Une soirée sans grands enseignements

La soprano France Bellemare
Photo: Pierre-Étienne Bergeron La soprano France Bellemare

L’Institut canadien d’art vocal (ICAV) est une concentration estivale, à Montréal, de jeunes chanteurs de divers pays qui peuvent parfaire leur art avec des professeurs renommés, actifs notamment au Metropolitan Opera. Le stage est organisé en collaboration avec l’International Vocal Arts Institute (IVAI), la Fondation Jacqueline Desmarais pour jeunes chanteurs d’opéra canadiens et la Faculté de Musique de l’Université de Montréal, sous la présidence d’honneur de Mme Jacqueline Desmarais.

La semaine finale de cette douzième édition prenait le nom de « Festival d’art vocal » et comprenait, à Montréal, la représentation de L’élixir d’amour de Donizetti, un gala avec une quarantaine de chanteurs et, au final, une soirée en hommage à Pietro Mascagni, mort il y a 70 ans. Le Gala s’est ensuite exporté, dimanche, au Domaine Forget.

Espoirs déçus

La soirée Mascagni n’avait pas attiré la foule à la Salle Claude-Champagne. L’endroit avait l’air d’un vase clos, où commanditaires et parties prenantes de l’organisation venaient entendre de jeunes chanteurs avec le secret espoir de pouvoir être les premiers à repérer une future vedette. S’agissant du cru 2015, leurs espoirs seront déçus.

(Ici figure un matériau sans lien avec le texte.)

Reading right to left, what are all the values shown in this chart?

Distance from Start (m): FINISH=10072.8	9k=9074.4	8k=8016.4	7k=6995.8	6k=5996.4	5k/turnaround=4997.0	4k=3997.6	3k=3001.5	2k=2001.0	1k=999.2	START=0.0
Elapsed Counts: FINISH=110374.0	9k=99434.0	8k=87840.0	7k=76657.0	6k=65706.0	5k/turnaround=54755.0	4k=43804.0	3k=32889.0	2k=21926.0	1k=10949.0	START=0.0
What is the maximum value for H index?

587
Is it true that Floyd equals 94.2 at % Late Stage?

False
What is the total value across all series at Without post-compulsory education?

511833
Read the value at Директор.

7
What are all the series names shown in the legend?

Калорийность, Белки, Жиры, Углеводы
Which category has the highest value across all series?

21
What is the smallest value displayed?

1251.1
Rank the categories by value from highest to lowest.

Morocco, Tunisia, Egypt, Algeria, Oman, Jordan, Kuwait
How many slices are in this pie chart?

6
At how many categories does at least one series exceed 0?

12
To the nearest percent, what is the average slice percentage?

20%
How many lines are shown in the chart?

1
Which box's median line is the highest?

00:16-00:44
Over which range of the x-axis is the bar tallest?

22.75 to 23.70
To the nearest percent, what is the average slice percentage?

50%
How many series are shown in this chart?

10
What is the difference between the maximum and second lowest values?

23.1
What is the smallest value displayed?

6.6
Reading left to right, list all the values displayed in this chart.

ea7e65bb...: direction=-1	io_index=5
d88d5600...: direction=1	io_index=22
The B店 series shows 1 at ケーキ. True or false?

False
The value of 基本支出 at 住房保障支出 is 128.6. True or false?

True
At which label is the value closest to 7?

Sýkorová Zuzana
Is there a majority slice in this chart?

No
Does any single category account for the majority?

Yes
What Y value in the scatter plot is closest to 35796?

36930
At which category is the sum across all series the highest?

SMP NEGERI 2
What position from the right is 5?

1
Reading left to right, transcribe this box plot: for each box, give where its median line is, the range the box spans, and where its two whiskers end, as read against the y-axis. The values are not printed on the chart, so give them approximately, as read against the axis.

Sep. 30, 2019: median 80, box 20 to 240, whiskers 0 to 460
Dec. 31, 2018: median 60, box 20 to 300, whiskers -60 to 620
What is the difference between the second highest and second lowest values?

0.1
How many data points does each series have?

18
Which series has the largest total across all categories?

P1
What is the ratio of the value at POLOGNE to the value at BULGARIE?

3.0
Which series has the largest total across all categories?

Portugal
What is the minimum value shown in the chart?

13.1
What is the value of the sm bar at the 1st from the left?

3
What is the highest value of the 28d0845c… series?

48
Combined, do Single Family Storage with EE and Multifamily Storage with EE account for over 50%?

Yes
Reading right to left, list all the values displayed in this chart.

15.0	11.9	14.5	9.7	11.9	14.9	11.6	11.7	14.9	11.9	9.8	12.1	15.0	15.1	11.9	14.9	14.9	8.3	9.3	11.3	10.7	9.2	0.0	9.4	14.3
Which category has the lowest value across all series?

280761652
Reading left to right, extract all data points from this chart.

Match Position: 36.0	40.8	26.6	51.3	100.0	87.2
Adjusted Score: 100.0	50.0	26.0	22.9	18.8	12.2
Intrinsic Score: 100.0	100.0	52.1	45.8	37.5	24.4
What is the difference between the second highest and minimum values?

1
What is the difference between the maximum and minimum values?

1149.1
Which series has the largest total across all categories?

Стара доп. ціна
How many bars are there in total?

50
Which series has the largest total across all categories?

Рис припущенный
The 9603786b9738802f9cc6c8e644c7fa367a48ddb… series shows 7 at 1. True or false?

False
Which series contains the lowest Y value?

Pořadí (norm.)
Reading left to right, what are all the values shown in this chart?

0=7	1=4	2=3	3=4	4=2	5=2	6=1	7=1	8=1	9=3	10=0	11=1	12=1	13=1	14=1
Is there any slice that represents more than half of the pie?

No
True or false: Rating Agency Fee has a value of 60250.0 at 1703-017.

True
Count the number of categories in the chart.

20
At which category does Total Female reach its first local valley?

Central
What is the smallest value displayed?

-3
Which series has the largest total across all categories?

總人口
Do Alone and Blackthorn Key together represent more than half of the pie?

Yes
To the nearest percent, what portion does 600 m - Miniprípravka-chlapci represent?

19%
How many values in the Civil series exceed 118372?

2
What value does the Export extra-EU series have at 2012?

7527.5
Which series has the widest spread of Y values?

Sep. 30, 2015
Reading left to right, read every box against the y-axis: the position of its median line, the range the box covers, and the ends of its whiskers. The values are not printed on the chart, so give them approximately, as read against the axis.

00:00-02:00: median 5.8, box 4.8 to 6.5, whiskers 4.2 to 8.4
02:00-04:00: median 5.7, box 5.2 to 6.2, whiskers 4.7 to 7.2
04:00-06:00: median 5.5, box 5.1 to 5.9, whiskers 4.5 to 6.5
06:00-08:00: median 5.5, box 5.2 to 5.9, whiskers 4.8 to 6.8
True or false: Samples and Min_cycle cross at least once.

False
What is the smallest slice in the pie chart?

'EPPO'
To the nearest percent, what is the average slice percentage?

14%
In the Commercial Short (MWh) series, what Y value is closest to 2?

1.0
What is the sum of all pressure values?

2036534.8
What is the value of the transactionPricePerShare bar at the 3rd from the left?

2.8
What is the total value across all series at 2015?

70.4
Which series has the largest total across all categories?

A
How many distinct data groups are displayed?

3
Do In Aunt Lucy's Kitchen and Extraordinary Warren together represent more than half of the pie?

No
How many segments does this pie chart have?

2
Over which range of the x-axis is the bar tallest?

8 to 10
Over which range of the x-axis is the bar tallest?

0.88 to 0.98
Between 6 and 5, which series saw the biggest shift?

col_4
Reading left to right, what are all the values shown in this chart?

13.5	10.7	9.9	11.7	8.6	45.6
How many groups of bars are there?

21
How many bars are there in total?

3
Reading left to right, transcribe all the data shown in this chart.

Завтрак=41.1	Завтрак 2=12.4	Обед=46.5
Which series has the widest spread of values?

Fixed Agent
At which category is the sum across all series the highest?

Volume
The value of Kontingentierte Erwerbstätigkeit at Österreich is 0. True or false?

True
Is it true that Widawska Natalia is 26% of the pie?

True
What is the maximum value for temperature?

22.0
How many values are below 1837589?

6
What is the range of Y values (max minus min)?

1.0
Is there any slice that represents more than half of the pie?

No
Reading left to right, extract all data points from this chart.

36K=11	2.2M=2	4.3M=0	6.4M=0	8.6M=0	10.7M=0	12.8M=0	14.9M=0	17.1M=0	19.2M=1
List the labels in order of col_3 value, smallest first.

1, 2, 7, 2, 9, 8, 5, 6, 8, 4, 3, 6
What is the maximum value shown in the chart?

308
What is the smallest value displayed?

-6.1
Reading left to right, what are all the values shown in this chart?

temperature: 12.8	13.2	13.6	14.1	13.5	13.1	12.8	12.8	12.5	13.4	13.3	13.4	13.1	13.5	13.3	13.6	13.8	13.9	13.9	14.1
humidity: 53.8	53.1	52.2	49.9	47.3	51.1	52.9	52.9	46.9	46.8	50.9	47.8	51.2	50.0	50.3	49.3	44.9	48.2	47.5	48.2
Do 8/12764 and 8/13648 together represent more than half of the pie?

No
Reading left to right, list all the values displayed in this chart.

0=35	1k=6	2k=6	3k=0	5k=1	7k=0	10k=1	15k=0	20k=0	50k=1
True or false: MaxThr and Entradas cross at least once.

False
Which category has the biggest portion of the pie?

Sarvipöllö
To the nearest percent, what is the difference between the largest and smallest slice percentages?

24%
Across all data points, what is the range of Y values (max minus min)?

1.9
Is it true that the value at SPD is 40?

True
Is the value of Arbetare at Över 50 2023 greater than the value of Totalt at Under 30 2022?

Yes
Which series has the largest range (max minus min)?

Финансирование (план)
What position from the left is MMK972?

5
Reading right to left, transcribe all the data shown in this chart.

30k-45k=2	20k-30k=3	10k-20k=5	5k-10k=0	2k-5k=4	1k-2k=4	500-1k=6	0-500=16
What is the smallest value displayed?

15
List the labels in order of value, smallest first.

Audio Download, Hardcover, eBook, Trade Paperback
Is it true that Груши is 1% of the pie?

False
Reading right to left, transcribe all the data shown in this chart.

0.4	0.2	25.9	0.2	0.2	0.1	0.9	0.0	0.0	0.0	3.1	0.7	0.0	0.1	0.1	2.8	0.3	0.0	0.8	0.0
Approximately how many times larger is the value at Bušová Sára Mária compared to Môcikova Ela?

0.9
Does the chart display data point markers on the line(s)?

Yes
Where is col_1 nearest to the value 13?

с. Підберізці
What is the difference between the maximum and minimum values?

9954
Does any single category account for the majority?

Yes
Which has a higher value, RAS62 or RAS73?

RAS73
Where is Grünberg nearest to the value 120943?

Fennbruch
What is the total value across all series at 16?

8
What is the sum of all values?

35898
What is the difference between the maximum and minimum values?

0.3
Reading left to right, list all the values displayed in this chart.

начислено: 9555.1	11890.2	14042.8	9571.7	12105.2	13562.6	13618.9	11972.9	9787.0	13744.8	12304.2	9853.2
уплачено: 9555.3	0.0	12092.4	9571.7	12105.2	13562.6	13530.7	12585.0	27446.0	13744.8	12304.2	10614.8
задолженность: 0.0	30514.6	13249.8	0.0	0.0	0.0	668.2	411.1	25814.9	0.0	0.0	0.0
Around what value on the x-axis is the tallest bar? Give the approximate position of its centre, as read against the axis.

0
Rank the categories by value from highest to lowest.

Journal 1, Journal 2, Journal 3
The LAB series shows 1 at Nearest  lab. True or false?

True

L’opéra en un acte Zanetto est, en fait, une scène entre une jeune femme et un troubadour auquel la donzelle refuse son amour. Excellent choix de chanteuses pour ce face-à-face des plus rébarbatifs. Sara Papini et Gina Perregrino se distinguent par leur projection très efficace. Perregrino a le plus grand potentiel si elle assure une intonation plus scrupuleuse et si elle ne pousse pas aussi ostensiblement son bas-médium pour montrer à tous la somptuosité de ses graves.

Dans L’ami Fritz, on attendait beaucoup de France Bellemare. Elle a déçu, avec une voix élimée, apparemment fatiguée, un manque d’ampleur et de ligne. Espérons que dimanche, à Forget, la soprano chouchoute de la présidente d’honneur a su revenir à son niveau du Concours de Montréal.

La révélation

La révélation de la soirée fut le ténor mexicain Benito Rodriguez. Une voix naturelle comme celle du Brésilien Thiago Arancam, qui s’était distingué à Operalia à Québec il y a quelques années. Mais, là aussi, beaucoup de travail reste à faire pour rendre intéressants les passages à mi-voix dans le médium. Le baryton Evan Brummel a campé un David solide, malgré un début nerveux et Lawson Anderson possède une voix de baryton-basse impressionnante.

On oublie les titulaires des rôles de Beppe et Federico. On oublie aussi le travail de « mise en scène » et le fait que dans une oeuvre d’Erckmann-Chatrian, symbole de la littérature alsacienne, on boive chez Fritz, propriétaire terrien du coin, du vin rouge dans des bouteilles du genre bordelais dans un décor aseptisé.

Mascagni perd beaucoup sans choeur et sans orchestre, même si la pianiste Chun-Wei Kang a abattu un travail exceptionnel.

12e Festival d’art vocal

Zanetto et L’Amico Fritz, opéras de Pietro Mascagni.
Zanetto : Sara Papini (Sylvia) et Gina Perregrino (Zanetto).
L’Amico Fritz : France Bellemare (Suzel), Benito Rodriguez (Fritz), Evan Brummel (David), Nicole Levesque (Beppe), Lawson Anderson (Hanezo), Christopher Abide (Federico), Cécile Muhire (Caterina).
Avec Chun-Wei Kang (piano), Paul Nadler (direction), Joshua Major (mise en scène). Salle Claude-Champagne, vendredi 14 août 2015.